(Collected data)
──────
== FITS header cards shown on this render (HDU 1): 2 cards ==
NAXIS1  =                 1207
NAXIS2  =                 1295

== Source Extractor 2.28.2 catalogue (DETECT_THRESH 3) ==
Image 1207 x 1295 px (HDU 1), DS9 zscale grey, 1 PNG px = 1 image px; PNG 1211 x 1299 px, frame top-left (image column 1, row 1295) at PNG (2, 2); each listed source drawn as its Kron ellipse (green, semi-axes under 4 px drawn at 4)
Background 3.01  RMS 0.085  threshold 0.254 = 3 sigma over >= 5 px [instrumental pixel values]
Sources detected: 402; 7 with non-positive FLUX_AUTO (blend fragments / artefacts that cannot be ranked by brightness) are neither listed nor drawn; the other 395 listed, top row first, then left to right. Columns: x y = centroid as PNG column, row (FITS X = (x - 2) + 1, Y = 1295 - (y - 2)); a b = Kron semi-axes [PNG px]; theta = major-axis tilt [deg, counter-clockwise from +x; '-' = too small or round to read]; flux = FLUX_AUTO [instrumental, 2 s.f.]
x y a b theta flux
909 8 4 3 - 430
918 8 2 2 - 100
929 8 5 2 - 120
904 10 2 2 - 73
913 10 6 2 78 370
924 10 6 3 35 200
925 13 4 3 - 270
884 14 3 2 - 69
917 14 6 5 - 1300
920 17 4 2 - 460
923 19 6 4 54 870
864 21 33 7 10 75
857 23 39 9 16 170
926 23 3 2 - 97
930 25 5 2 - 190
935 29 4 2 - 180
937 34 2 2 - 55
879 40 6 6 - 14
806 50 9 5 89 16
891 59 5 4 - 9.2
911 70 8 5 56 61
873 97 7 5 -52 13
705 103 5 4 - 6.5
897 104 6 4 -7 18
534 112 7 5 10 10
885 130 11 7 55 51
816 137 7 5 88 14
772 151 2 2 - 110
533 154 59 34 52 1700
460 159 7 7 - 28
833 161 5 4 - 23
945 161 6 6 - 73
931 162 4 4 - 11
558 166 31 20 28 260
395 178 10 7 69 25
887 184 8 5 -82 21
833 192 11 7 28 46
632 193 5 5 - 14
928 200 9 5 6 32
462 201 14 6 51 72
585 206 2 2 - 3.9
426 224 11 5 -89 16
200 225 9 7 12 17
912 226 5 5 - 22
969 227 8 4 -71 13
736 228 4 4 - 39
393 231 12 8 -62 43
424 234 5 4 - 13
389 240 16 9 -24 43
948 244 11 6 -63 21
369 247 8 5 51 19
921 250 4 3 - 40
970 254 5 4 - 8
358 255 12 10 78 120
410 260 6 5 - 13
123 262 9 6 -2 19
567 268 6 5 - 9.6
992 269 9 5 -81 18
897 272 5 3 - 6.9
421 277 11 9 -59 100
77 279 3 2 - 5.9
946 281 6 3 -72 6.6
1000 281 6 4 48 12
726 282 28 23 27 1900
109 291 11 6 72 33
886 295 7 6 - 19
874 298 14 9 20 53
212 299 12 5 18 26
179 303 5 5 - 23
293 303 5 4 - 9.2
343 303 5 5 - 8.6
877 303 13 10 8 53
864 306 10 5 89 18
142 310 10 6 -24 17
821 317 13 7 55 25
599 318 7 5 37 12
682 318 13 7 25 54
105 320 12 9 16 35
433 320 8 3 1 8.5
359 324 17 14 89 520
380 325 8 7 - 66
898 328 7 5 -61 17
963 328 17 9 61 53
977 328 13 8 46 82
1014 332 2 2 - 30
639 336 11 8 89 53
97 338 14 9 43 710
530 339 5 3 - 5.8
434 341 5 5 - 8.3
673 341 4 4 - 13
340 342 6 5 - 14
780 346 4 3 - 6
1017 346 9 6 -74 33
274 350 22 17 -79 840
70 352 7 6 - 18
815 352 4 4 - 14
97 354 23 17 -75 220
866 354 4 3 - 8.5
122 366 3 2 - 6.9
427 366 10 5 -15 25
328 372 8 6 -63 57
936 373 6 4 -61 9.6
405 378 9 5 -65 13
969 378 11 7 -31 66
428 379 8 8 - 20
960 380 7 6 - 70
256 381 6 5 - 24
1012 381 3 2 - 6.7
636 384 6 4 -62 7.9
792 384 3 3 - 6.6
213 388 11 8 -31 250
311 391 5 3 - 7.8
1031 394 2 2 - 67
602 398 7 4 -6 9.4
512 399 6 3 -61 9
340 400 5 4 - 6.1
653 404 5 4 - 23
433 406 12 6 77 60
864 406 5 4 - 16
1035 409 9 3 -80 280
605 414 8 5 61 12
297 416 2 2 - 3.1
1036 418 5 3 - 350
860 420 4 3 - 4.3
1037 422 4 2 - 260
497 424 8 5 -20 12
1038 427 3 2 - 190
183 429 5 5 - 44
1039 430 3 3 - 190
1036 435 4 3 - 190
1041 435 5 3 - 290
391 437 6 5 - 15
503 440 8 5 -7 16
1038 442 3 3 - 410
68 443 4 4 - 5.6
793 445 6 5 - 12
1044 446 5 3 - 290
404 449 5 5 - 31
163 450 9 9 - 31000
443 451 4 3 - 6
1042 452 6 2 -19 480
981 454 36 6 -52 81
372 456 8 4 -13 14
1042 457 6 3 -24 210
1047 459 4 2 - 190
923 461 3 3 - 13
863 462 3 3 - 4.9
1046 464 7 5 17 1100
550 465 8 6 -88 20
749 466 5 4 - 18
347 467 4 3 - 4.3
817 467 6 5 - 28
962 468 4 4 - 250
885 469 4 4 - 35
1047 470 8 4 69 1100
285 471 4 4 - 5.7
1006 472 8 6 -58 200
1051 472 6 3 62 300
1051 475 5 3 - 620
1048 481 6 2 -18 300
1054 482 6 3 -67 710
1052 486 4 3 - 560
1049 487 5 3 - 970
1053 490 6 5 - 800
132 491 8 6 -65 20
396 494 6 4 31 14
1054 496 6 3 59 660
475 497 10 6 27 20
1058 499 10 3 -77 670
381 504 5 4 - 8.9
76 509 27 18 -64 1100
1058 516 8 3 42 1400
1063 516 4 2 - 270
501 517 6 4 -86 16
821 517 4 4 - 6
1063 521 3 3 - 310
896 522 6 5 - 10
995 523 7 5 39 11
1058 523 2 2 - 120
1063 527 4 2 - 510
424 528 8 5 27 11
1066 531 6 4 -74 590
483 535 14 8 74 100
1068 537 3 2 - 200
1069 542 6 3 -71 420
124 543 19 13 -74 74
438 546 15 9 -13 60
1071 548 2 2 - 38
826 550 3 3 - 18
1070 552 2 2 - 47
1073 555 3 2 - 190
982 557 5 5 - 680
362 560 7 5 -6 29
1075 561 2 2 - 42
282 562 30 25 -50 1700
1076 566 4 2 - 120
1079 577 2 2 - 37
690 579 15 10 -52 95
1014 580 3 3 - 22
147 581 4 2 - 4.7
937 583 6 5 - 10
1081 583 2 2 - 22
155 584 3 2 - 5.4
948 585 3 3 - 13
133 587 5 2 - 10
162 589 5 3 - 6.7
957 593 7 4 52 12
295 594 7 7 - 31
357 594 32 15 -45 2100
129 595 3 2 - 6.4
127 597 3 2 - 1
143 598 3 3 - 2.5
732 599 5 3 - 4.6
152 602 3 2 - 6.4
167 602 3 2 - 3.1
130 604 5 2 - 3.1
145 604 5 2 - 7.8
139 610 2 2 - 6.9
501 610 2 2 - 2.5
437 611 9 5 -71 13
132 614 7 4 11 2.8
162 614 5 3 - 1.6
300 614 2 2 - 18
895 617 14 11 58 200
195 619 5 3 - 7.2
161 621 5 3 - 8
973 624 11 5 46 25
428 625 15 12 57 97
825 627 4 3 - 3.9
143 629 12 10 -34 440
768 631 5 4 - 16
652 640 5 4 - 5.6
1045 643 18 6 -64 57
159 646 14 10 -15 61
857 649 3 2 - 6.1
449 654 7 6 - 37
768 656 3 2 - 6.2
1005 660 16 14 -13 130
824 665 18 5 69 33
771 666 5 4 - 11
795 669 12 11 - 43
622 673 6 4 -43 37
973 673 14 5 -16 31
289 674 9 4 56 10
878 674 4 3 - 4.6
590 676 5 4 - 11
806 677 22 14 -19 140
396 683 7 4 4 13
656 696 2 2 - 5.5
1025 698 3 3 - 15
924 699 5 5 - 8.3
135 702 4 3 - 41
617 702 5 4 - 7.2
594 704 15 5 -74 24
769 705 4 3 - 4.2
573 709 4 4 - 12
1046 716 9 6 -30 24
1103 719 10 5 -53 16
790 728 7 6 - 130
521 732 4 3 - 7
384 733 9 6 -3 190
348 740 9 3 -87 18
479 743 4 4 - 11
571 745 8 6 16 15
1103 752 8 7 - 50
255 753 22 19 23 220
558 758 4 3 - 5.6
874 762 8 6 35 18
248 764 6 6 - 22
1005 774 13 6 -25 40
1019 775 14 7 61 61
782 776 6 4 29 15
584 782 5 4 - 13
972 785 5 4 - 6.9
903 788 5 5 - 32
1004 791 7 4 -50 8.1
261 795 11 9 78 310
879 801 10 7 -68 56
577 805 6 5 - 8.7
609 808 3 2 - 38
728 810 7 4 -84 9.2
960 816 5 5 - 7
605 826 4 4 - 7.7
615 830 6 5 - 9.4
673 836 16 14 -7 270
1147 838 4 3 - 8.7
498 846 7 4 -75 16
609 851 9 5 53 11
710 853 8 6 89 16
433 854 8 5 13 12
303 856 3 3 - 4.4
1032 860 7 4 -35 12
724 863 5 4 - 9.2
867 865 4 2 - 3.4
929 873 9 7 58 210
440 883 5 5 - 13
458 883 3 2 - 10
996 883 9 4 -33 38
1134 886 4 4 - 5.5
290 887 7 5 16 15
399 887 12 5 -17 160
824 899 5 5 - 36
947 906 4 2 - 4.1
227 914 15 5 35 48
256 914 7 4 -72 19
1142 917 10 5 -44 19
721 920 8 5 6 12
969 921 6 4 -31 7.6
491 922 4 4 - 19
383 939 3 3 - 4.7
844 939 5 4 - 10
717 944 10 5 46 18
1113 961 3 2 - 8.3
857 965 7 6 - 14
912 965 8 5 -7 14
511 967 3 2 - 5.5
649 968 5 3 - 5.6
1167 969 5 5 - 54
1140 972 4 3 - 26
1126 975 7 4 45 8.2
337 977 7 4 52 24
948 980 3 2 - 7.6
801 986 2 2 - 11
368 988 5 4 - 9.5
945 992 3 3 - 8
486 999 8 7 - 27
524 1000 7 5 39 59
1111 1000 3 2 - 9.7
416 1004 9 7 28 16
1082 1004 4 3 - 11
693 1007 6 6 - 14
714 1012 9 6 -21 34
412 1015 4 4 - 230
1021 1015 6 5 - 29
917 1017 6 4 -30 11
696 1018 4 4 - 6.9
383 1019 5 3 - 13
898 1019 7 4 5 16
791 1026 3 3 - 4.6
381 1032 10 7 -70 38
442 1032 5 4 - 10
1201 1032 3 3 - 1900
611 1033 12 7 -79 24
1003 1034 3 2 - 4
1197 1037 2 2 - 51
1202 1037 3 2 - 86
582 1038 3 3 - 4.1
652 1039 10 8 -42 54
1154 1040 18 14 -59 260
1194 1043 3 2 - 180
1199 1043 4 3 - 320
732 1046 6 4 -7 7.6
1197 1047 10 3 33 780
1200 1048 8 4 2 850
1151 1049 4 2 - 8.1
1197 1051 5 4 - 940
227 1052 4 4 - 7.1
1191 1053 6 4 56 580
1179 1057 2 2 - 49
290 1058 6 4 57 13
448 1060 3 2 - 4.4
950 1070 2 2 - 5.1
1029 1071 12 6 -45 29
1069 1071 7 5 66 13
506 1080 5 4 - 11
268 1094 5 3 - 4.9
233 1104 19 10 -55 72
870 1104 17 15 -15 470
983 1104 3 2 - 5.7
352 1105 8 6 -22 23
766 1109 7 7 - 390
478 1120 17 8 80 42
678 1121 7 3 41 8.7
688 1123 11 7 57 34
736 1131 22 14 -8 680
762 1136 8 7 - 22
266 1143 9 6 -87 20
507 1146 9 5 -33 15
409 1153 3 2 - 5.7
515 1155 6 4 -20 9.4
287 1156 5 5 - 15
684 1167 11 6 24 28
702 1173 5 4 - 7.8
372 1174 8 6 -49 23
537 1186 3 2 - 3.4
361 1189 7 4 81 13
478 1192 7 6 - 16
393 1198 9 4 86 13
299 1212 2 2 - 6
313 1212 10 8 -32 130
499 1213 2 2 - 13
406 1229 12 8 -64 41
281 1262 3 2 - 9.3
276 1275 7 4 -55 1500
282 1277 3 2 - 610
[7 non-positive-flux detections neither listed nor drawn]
──────
- **EXERCISE DETAILS**: Render as a numbered list, leaving out any blank lines, only the part of the records that opens with the line containing "Source Extractor 2.28.2" and closes with the line containing "920 17 4 2 - 460", both included.

- **EXERCISE RESULT**:
1. == Source Extractor 2.28.2 catalogue (DETECT_THRESH 3) ==
2. Image 1207 x 1295 px (HDU 1), DS9 zscale grey, 1 PNG px = 1 image px; PNG 1211 x 1299 px, frame top-left (image column 1, row 1295) at PNG (2, 2); each listed source drawn as its Kron ellipse (green, semi-axes under 4 px drawn at 4)
3. Background 3.01  RMS 0.085  threshold 0.254 = 3 sigma over >= 5 px [instrumental pixel values]
4. Sources detected: 402; 7 with non-positive FLUX_AUTO (blend fragments / artefacts that cannot be ranked by brightness) are neither listed nor drawn; the other 395 listed, top row first, then left to right. Columns: x y = centroid as PNG column, row (FITS X = (x - 2) + 1, Y = 1295 - (y - 2)); a b = Kron semi-axes [PNG px]; theta = major-axis tilt [deg, counter-clockwise from +x; '-' = too small or round to read]; flux = FLUX_AUTO [instrumental, 2 s.f.]
5. x y a b theta flux
6. 909 8 4 3 - 430
7. 918 8 2 2 - 100
8. 929 8 5 2 - 120
9. 904 10 2 2 - 73
10. 913 10 6 2 78 370
11. 924 10 6 3 35 200
12. 925 13 4 3 - 270
13. 884 14 3 2 - 69
14. 917 14 6 5 - 1300
15. 920 17 4 2 - 460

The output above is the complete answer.